Expenses and Vendor Work
Adda supports basic expense recording with predefined heads. GST and TDS mapping is manual, and the system does not track due dates for vendor payments. Asset and inventory recording are not integrated into the expenses workflow. Approval workflows exist only as a paid add-on. Mygate allows RWAs to record assets and inventory directly within the Expenses module. GST and TDS mapping is automated. Payment due dates are tracked inside the system, which reduces follow-ups. Approval workflows are standard and do not require an additional purchase. Societies with active vendor cycles generally find this structure more efficient because it keeps all financial movement connected.
Budgeting
Adda’s budgeting tool works but shows negative values when a budget is not set. Download and graphical views are present but limited. Mygate provides cleaner budget views, accurate values even without preset budgets, and better export options. Committees that prepare detailed annual budgets tend to prefer this section because it avoids basic inconsistencies.
Audit Trails
Adda offers limited audit logs. Admins can see high-level changes, but deeper tracking is not available.Mygate maintains full audit logs across modules. For RWAs that undergo external audits or frequent committee transitions, this offers better visibility and reduces disputes during handovers.
Reconciliation
Adda’s reconciliation depends on fixed bank statement formats. When banks update their formats, treasurers often need to adjust files manually.

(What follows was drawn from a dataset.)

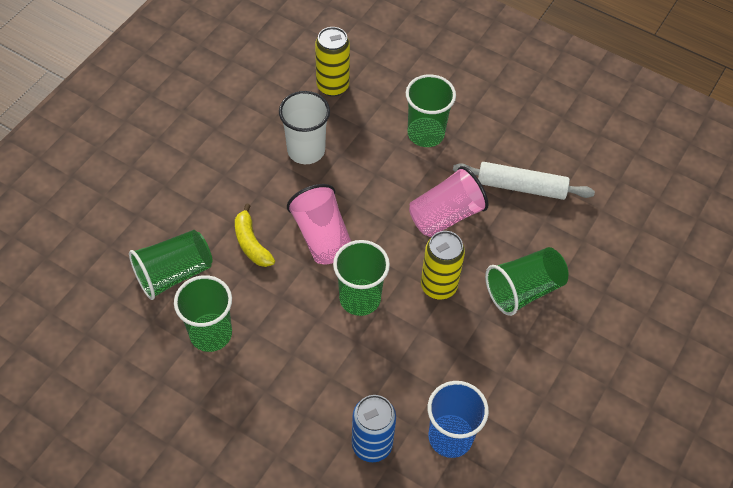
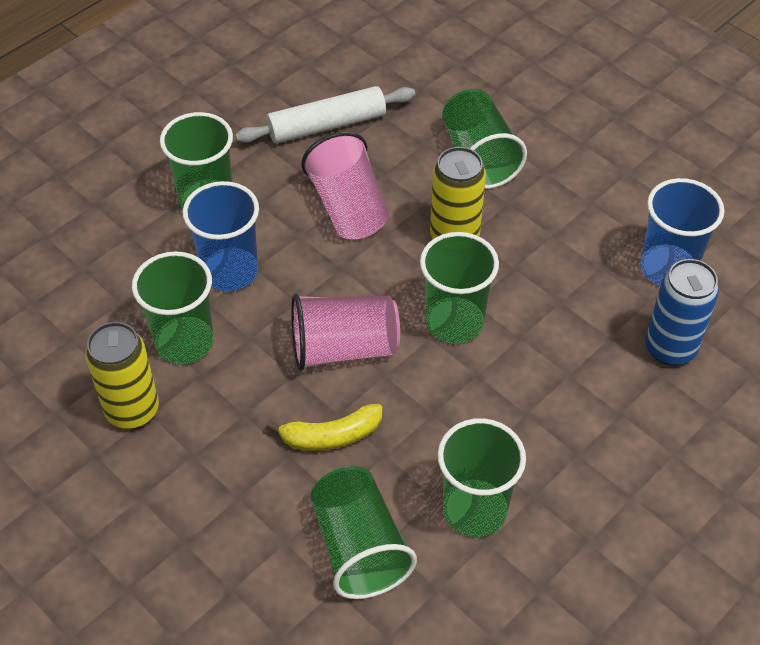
camera: 75 degrees left, 5 degrees down
(306, 150) = (184, 342): white cup -> green cup
(332, 86) = (76, 290): yellow can -> yellow can (132, 410)
(369, 160) = (230, 271): none -> blue cup
(521, 187) = (327, 125): white rolling pin -> white rolling pin turned 45 degrees clockwise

Mygate supports flexible reconciliation that works even when bank statement formats vary. This saves
considerable time for RWAs that handle multiple accounts or reconcile frequently.
Adda vs Mygate: What Should Housing Societies Choose?
Most committees decide between these platforms by examining how much of their society’s real workload each one can handle without relying on external tools. The simplest approach is to look at the scale and structure of your community.
RWAs with a straightforward setup, where billing barely changes, and vendor activity stays low, can run smoothly on Adda. Its structure matches societies that do not need many layers of configuration or deep financial mapping.
RWAs that deal with more movement usually need a broader system. Multiple towers, varied slabs, mixed GST categories, active amenities, regular audits, vendor cycles and approval trails demand a platform built to carry that weight. Mygate’s all-in-one ERP, with more than 250 features, was designed for exactly this kind of complexity. Committees that have used both often point to its stability at scale and its ability to hold accounting, billing, helpdesk, amenities, procurement and records inside a single framework. For large societies, this reduces parallel sheets, corrections and manual tracking.
Mygate is also the largest, comprehensive and most trusted platform in the category, which matters when RWAs look for long-term continuity, product updates and dependable support. A system adopted widely across big communities has already been tested in the kind of day-to-day workload most committees handle.
In practice, smaller societies can function well on either tool. Larger or more detailed RWAs usually settle on Mygate because the broader ERP structure aligns more naturally with how they operate across the year.